Extract:
=-=-=-=-=

A young woman who was left as a newborn at an Allentown, Pa., fast food restaurant is now looking for her birth mother 27 years later.
Katheryn Deprill, left inside a Burger King bathroom when just a few hours old, and soon adopted, is now married with three children of her own.
“I feel like there’s a piece of me missing,” she said in a recent CNN interview. “I really want to see her and ask her why.”
Adoptive children seeking birth mothers (and biological fathers) is nothing new. Like Deprill, many want information they can’t find elsewhere, such as medical information, or know whether they have brothers or sisters, as well as just plain curious as to why they were put up for adoption in the first place.
The Donaldson Adoption Institute, a Manhattan think tank on issues relating to adoption, issued a news release on the story, saying that Deprill’s quest for her birth mother “clearly illustrates how important connecting with families of origin can be to adopted persons — even when their personal histories may be challenging..”
The use of technology, including the Internet, is also playing a big part. It’s possible that closed adoptions are a thing of the past, as adopted children use Facebook and other social media to find their birthparents, say officials at DAI, which has released reports on the concerns and advantages of Internet searches. Among the concerns is the complexity of emotions that finding family entails without proper guidance and support.

=-=-=-=-=

Entries shown:
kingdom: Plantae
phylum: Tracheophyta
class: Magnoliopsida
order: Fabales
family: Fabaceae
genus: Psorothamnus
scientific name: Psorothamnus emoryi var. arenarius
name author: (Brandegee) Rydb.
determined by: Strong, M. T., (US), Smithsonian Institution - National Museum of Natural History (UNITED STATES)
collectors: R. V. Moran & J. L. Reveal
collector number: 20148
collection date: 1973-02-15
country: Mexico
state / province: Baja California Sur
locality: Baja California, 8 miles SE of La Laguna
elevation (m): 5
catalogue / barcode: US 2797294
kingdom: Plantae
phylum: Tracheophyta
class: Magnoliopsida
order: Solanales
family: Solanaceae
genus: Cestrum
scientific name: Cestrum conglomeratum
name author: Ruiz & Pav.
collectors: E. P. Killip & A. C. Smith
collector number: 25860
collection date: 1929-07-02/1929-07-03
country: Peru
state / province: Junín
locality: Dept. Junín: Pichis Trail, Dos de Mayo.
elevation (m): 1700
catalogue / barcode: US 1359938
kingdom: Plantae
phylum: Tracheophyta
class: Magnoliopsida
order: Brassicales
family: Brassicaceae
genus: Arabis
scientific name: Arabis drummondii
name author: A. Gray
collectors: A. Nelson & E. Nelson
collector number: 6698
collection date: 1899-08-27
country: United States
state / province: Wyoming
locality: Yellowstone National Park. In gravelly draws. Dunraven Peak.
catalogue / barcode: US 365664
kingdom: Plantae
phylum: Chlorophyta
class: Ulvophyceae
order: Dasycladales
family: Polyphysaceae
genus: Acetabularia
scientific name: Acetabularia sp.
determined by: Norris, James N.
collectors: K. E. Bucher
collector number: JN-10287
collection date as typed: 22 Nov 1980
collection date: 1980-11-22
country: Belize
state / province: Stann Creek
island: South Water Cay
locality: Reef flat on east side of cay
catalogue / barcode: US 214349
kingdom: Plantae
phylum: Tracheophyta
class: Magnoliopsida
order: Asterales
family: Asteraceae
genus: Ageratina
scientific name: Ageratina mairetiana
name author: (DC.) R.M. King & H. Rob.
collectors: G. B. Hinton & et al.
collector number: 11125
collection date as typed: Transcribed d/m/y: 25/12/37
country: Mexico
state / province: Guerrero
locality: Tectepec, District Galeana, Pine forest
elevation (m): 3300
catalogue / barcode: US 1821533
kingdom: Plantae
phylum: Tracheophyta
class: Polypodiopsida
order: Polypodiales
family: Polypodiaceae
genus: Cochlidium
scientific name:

=-=-=-=-=

Exercise A:
Answer these questions from the article on Katheryn Deprill's search for her birth mother, giving each answer on its own line:
(i) In what kind of restaurant was she left as a newborn?
(ii) How many children does she have?
(iii) In what place is the Donaldson Adoption Institute based?
Exercise B:
Translate this sentence from the article on Katheryn Deprill's search into Spanish: "The use of technology, including the Internet, is also playing a big part."

Exercise result A:
(i) A Burger King
(ii) Three
(iii) Manhattan

Exercise result B:
El uso de la tecnología, incluido Internet, también está desempeñando un papel importante.